It was a bright sunny morning in Manchester but dull and threatening rain by the time I stumbled off the train at Silverdale Station. Leighton Moss was reasonably quiet and most people were sensible and considerate.

Three skeins of pink-footed geese overhead as the train passed Barnacre was a good omen. As the train approached Silverdale a marsh harrier was busy spooking a flock of teal on the pool by the Eric Morecambe Hide and half a dozen little egrets worked around the edges of the islands.

Young male chaffinch

I spent a few minutes checking out the feeders by the "Hideout." The chaffinches were busy chasing each other round the trees which gave a couple of goldfinches the chance to monopolise one of the peanut feeders. A marsh tit arrived almost immediately, I'd managed two of my target species with barely any effort.

Teal

There was a queue for the Sky Tower so I went straight to Lilian's Hide. The reeds in front of the hide had been strimmed, providing a relatively dry spot for a few dozen teal to loaf around on while a male pheasant fossicked round for seeds. Out on the water were a few mallards and a couple of rafts of thirty-odd each of gadwall and shovelers. Half a dozen wigeon fed over on the far side of the water with a couple of drake pintails.

The path from the hide to the road was busy with chaffinches and house sparrows. Goldfinches bounced around high up, feeding on ash keys. Pairs of marsh tits and great tits fed on the seed someone had left on one of the gateposts.

A Cetti's warbler sang from the reeds by the boardwalk and a couple of others made sporadic bursts of song along the causeway. There were tantalising noises that might have been bearded tits but the wind rustling through the reeds made it impossible to be certain. Four skylarks flew over, heading North. A couple of finches flew high overhead, they sounded like lesser redpolls but I couldn't positively be sure, it's not a call I'm confident with. Approaching the Causeway Hide a couple of marsh harriers floated over and on over towards the Griesdale and Tim Jackson hides.

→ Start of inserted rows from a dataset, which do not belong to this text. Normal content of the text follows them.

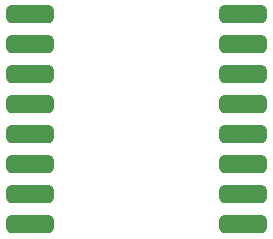
<source format=gbr>
%TF.GenerationSoftware,KiCad,Pcbnew,8.0.7*%
%TF.CreationDate,2025-02-03T11:19:23+09:00*%
%TF.ProjectId,rusty-hangulclock,72757374-792d-4686-916e-67756c636c6f,rev?*%
%TF.SameCoordinates,Original*%
%TF.FileFunction,Paste,Top*%
%TF.FilePolarity,Positive*%
%FSLAX46Y46*%
G04 Gerber Fmt 4.6, Leading zero omitted, Abs format (unit mm)*
G04 Created by KiCad (PCBNEW 8.0.7) date 2025-02-03 11:19:23*
%MOMM*%
%LPD*%
G01*
G04 APERTURE LIST*
G04 Aperture macros list*
%AMRoundRect*
0 Rectangle with rounded corners*
0 $1 Rounding radius*
0 $2 $3 $4 $5 $6 $7 $8 $9 X,Y pos of 4 corners*
0 Add a 4 corners polygon primitive as box body*
4,1,4,$2,$3,$4,$5,$6,$7,$8,$9,$2,$3,0*
0 Add four circle primitives for the rounded corners*
1,1,$1+$1,$2,$3*
1,1,$1+$1,$4,$5*
1,1,$1+$1,$6,$7*
1,1,$1+$1,$8,$9*
0 Add four rect primitives between the rounded corners*
20,1,$1+$1,$2,$3,$4,$5,0*
20,1,$1+$1,$4,$5,$6,$7,0*
20,1,$1+$1,$6,$7,$8,$9,0*
20,1,$1+$1,$8,$9,$2,$3,0*%
G04 Aperture macros list end*
%ADD10RoundRect,0.381000X1.619000X0.381000X-1.619000X0.381000X-1.619000X-0.381000X1.619000X-0.381000X0*%
G04 APERTURE END LIST*
D10*
%TO.C,ESP32-C3_SuperMini1*%
X138500000Y-119880000D03*
X138500000Y-122420000D03*
X138500000Y-124960000D03*
X138500000Y-127500000D03*
X138500000Y-132580000D03*
X138500000Y-130040000D03*
X156500000Y-137660000D03*
X138500000Y-137640000D03*
X156500000Y-135120000D03*
X156500000Y-132580000D03*
X156500000Y-130040000D03*
X156500000Y-127500000D03*
X156500000Y-124960000D03*
X156500000Y-122420000D03*
X156500000Y-119880000D03*
X138500000Y-135120000D03*
%TD*%
M02*

</source>
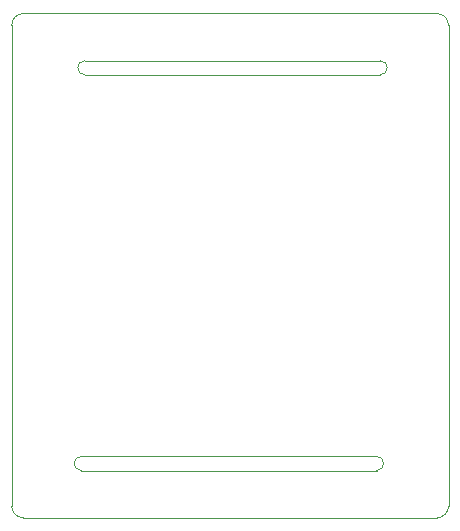
<source format=gbr>
%TF.GenerationSoftware,KiCad,Pcbnew,(6.0.0)*%
%TF.CreationDate,2022-05-30T17:20:12+01:00*%
%TF.ProjectId,Tracer,54726163-6572-42e6-9b69-6361645f7063,E*%
%TF.SameCoordinates,Original*%
%TF.FileFunction,Profile,NP*%
%FSLAX46Y46*%
G04 Gerber Fmt 4.6, Leading zero omitted, Abs format (unit mm)*
G04 Created by KiCad (PCBNEW (6.0.0)) date 2022-05-30 17:20:12*
%MOMM*%
%LPD*%
G01*
G04 APERTURE LIST*
%TA.AperFunction,Profile*%
%ADD10C,0.100000*%
%TD*%
G04 APERTURE END LIST*
D10*
X135200000Y-79100000D02*
X160200000Y-79100000D01*
X128992894Y-116800000D02*
G75*
G03*
X129992894Y-117800000I1000003J3D01*
G01*
X130007106Y-75100000D02*
G75*
G03*
X129007106Y-76107106I2J-1000027D01*
G01*
X134900000Y-113800000D02*
X159900000Y-113800000D01*
X164992894Y-117800000D02*
G75*
G03*
X165992894Y-116800000I-3J1000003D01*
G01*
X129992894Y-117800000D02*
X164992894Y-117800000D01*
X134900000Y-112600000D02*
G75*
G03*
X134900000Y-113800000I0J-600000D01*
G01*
X159900000Y-113800000D02*
G75*
G03*
X159900000Y-112600000I0J600000D01*
G01*
X160200000Y-80300000D02*
G75*
G03*
X160200000Y-79100000I0J600000D01*
G01*
X165992894Y-76107106D02*
G75*
G03*
X165000000Y-75100000I-1007210J-2D01*
G01*
X135200000Y-80300000D02*
X160200000Y-80300000D01*
X130007106Y-75100000D02*
X165000000Y-75100000D01*
X129007106Y-76107106D02*
X128992894Y-116800000D01*
X135200000Y-79100000D02*
G75*
G03*
X135200000Y-80300000I0J-600000D01*
G01*
X165992894Y-116800000D02*
X165992894Y-76107106D01*
X134900000Y-112600000D02*
X159900000Y-112600000D01*
M02*

</source>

Gadwall, shoveler and, in front of the mute swan, ring-necked duck

The Causeway Hide was reasonably quiet so I didn't feel selfish lingering awhile. Half a dozen cormorants loafed on the little island with a couple of shovelers. Out on the water there were a family of mute swans, a drake pintail swimming to and fro and, over on the other side to the hide, a large raft of gadwall and shovelers with half a dozen wigeon. A young male sparrowhawk, still more brown than blue, shot low over the ducks, none of which paid any attention to it. 

Pintail

As I watched the sparrowhawk I noticed a couple of pochards sleeping in the middle of the pack. Then I noticed another bird, the first tufted duck of the day. Except it wasn't. A bit too square in the body; the head a bit odd: a peak rather than a tuft; the underparts bright common gull grey with a bright white vertical stripe by the breast. A drake ring-necked duck! A shoveler barged into it and woke it up, and there was the clincher: a steel grey beak with a white base and ending with a broad white band and long black nail. Nice. I found out later it had been seen yesterday, too. I wonder if it's the same one that was at Pine Lake last week.

Ring-necked duck
(cropped detail)

Shoveler and ring-necked duck

Leaving Leighton Moss I decided to get a bit more benefit from my old man's day explorer ticket by getting the Barrow train as far as Ulverston and catch the Manchester train back from there. The main reason was to see what might be about on the Kent and Leven estuaries. The tide was lowish by now so I wasn't expecting large numbers of waders but you never know what you may see. Leaving Arnside there were a couple of dozen black-headed gulls on the mud with half a dozen each of little egret and carrion crow on the salt marsh. A couple of hundred black-headed gulls were milling about the salt marsh approaching the Leven Estuary with thirty-odd jackdaws. Three greylag geese flew over but didn't land. There were a few more black-headed gulls on the estuary and a flock of two hundred or more shelduck on the mud by the bank on the Plumpton side.

I sat on the landward side of the train on the way back. Nine mute swans swam on the River Leven and three curlew fed on the mud in the creeks. Crossing the Kent there were eight mute cygnets, thirty-odd black-headed gulls and a handful of redshank.

The trains weren't right for a circuitous route home and I struck dead lucky with an unscheduled stop at my local station. Always quit while you're still winning.